Este principio supone la prohibición expresa para los poderes públicos, entendidos éstos en el sentido más amplio de la terminología legal y su correspondiente traducción vía pronunciamientos del Tribunal Supremo y del Tribunal Constitucional, de actuar de manera caprichosa, dañando el principio de igualdad de trato frente a los administrados. Dicho así resulta obvio, pero no por ello es menos asombroso que no se tarde apenas unos segundos para recorrer decenas de acciones políticas que patean sin pudor este mandato principal recogido en nuestra Carta Magna.
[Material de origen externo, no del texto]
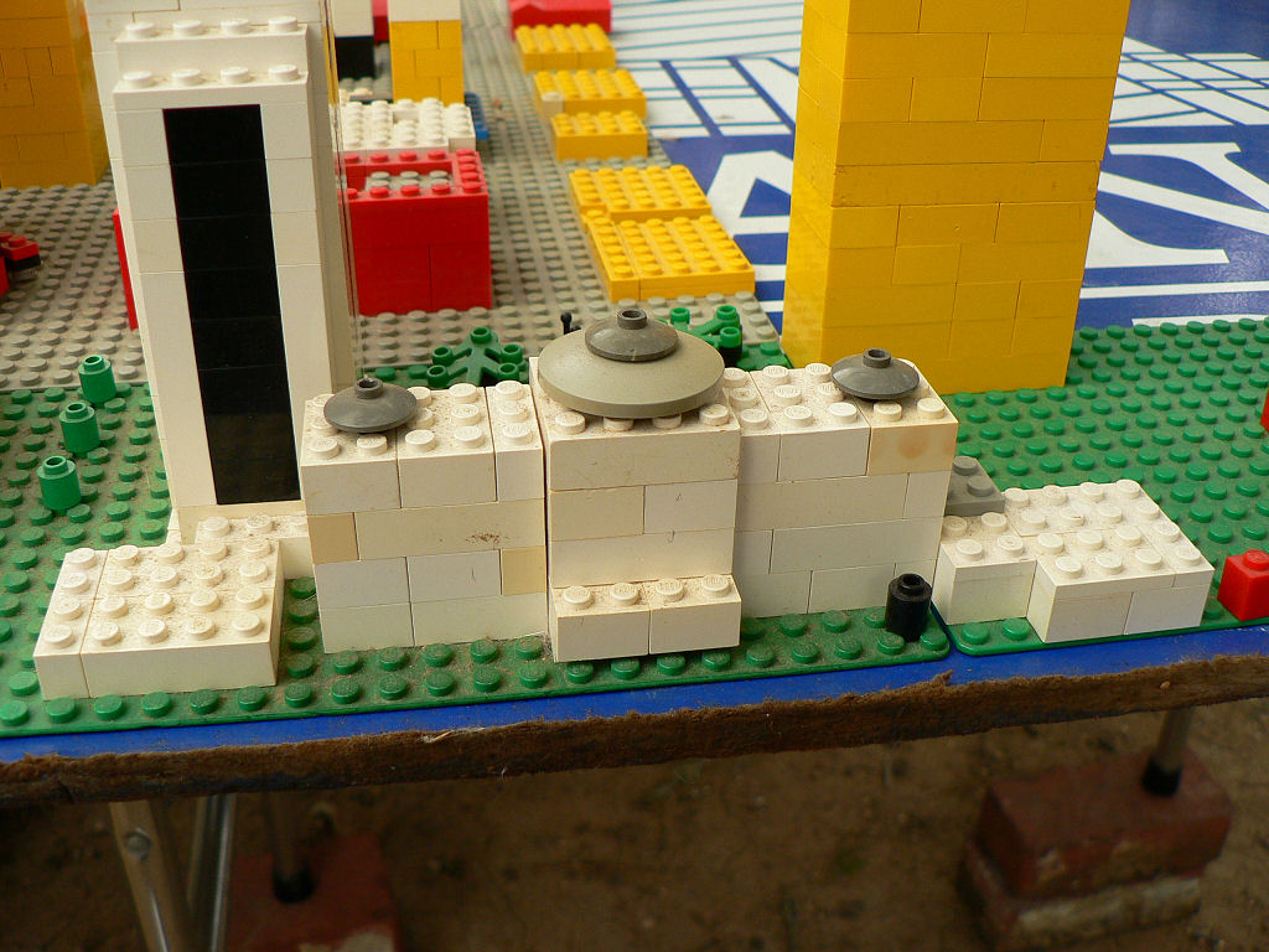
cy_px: 476
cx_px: 634
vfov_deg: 39.7
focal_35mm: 36
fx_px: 1320
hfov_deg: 51.4
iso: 80
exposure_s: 1/200
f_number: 2.8
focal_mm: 6
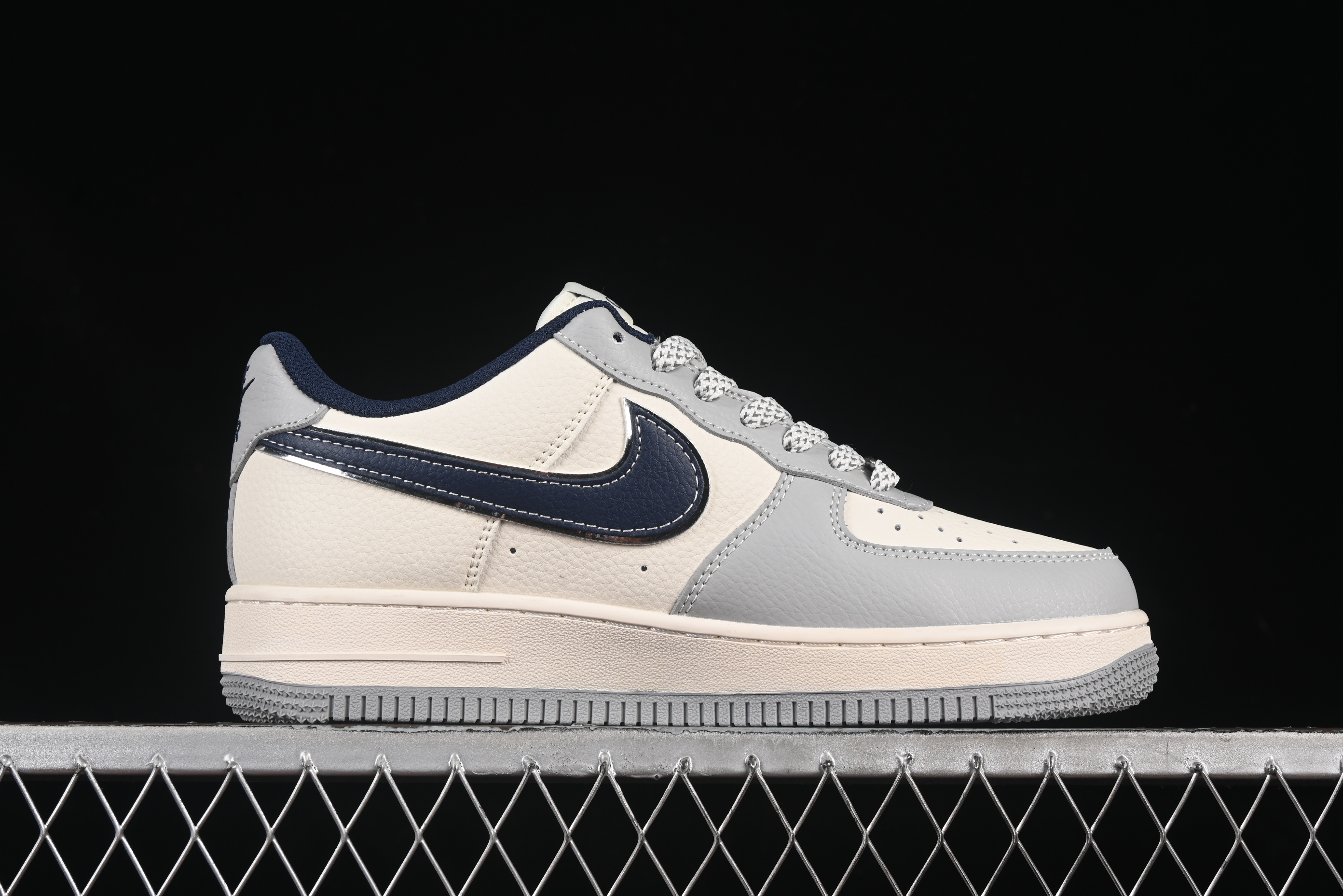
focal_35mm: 75
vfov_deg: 18.2
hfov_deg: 27.0
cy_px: 448
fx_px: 2798
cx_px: 672
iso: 160
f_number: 8
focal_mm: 50
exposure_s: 1/80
Sí, por ejemplo y de manera destacada, éste es uno de ellos: los indultos. El derecho de gracia sin justificación social ni piadosa que conculca penas a quienes no sólo tienen, como el resto de ciudadanos, la obligación de conocer la ley sin ser eximidos de ello por desconocimiento, sino que por notoriedad pública deben desarrollar un impecable ejercicio profesional, reforzado en esa posición preeminente en la escala capitalista en la que dicen jugar sin cartas marcadas. ¿Y qué decir del proceso de desentronización, entronización, aforamiento y blindaje del linaje Borbón en estos últimos días? Algo de arbitrio sí que parece rezumar la manera en que desde el bipartidismo se otorga un aurea especial al abdicado y su regia plebe, con tal de que los juzgados queden a enorme distancia de su trayectoria.
Estos detalles sólo son algunos artificios que pueden destapar en su mente las interminables explosiones de lucidez que le llevarán a recordar que frente a tanta y tanta desigualdad legislativa se encuentra la mencionada prohibición, sorteada a diario, ignorada por muchos.